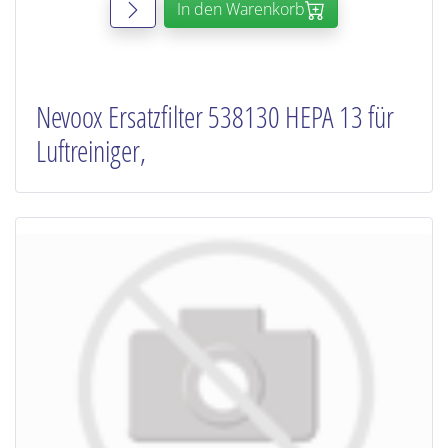
In den Warenkorb
Nevoox Ersatzfilter 538130 HEPA 13 für
Luftreiniger,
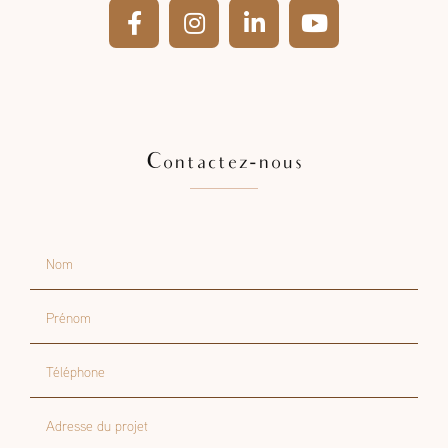
Contactez-nous
Nom
Prénom
Téléphone
Adresse du projet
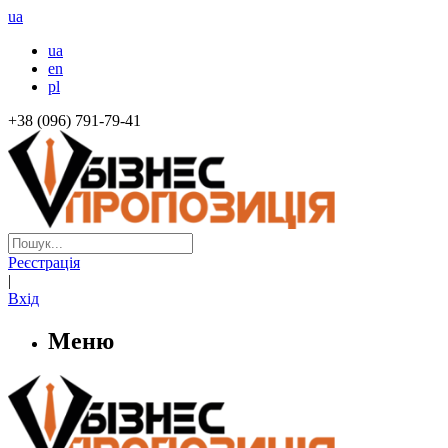
ua
ua
en
pl
+38 (096) 791-79-41
Реєстрація
|
Вхід
Меню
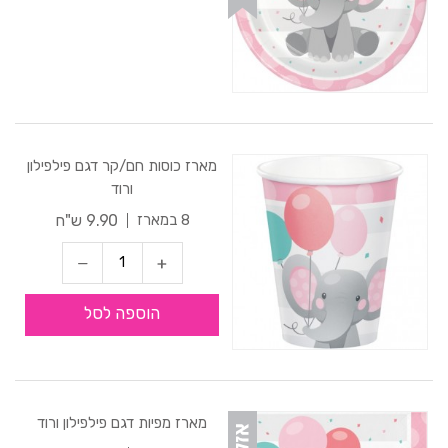
מארז כוסות חם/קר דגם פילפילון
ורוד
9.90 ש"ח
8 במארז
הוספה לסל
מארז מפיות דגם פילפילון ורוד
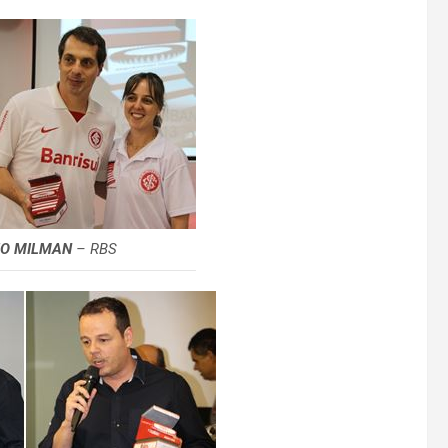
IO MILMAN
– RBS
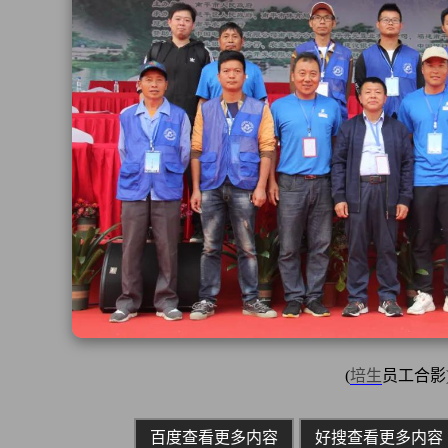
(
培生
员工合影
百度查看更多内容
好搜查看更多内容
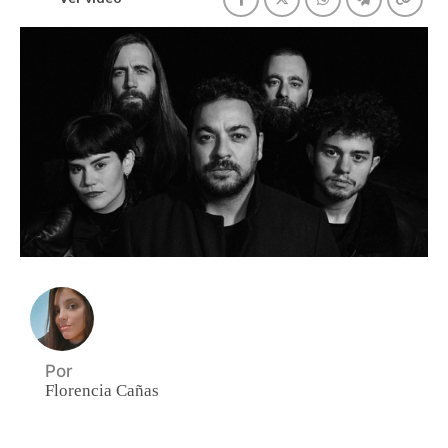
Por
Florencia Cañas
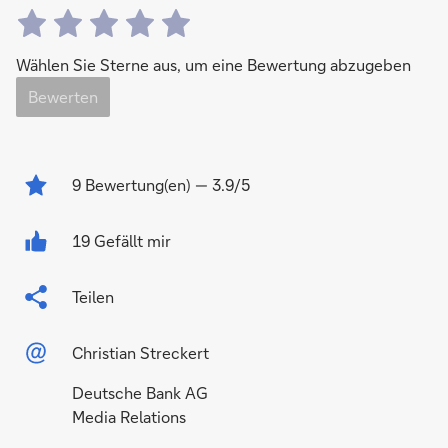
Wählen Sie Sterne aus, um eine Bewertung abzugeben
Bewerten
9
Bewertung(en)
— 3.9/5
19 Gefällt mir
Teilen
Christian Streckert
Deutsche Bank AG
Media Relations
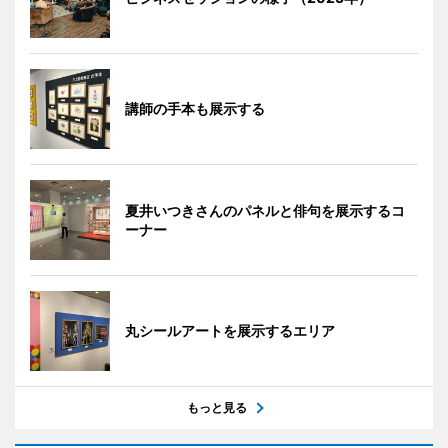
講師の手本も展示する
夏井いつきさんのパネルと俳句を展示するコ
ーナー
丸シールアートを展示するエリア
もっと見る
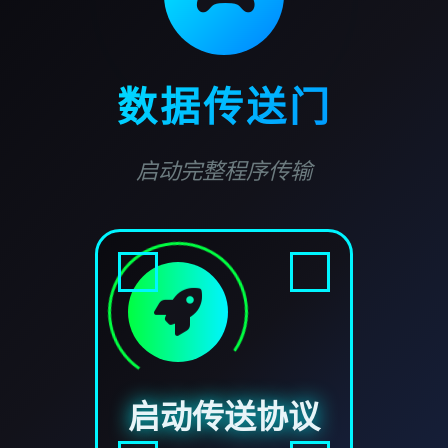
数据传送门
启动完整程序传输
启动传送协议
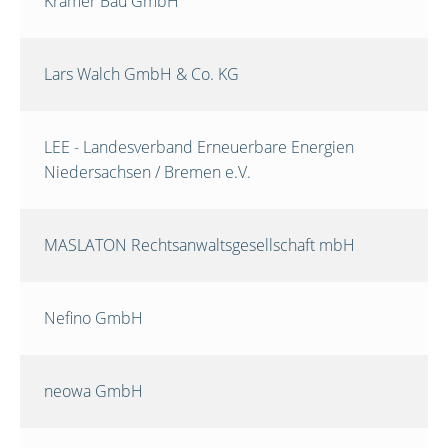
Krämer Bau GmbH
Lars Walch GmbH & Co. KG
LEE - Landesverband Erneuerbare Energien
Niedersachsen / Bremen e.V.
MASLATON Rechtsanwaltsgesellschaft mbH
Nefino GmbH
neowa GmbH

TRY IT: Begin with the line containing "Christian Streckert" and end with the last line of the entries above. Copy those lines exactly, both ends included, and drop every picture.

EXERCISE SOLUTION:
Christian Streckert
Deutsche Bank AG
Media Relations
講師の手本も展示する
夏井いつきさんのパネルと俳句を展示するコ
ーナー
丸シールアートを展示するエリア
もっと見る
数据传送门
启动完整程序传输
启动传送协议
Krämer Bau GmbH
Lars Walch GmbH & Co. KG
LEE - Landesverband Erneuerbare Energien
Niedersachsen / Bremen e.V.
MASLATON Rechtsanwaltsgesellschaft mbH
Nefino GmbH
neowa GmbH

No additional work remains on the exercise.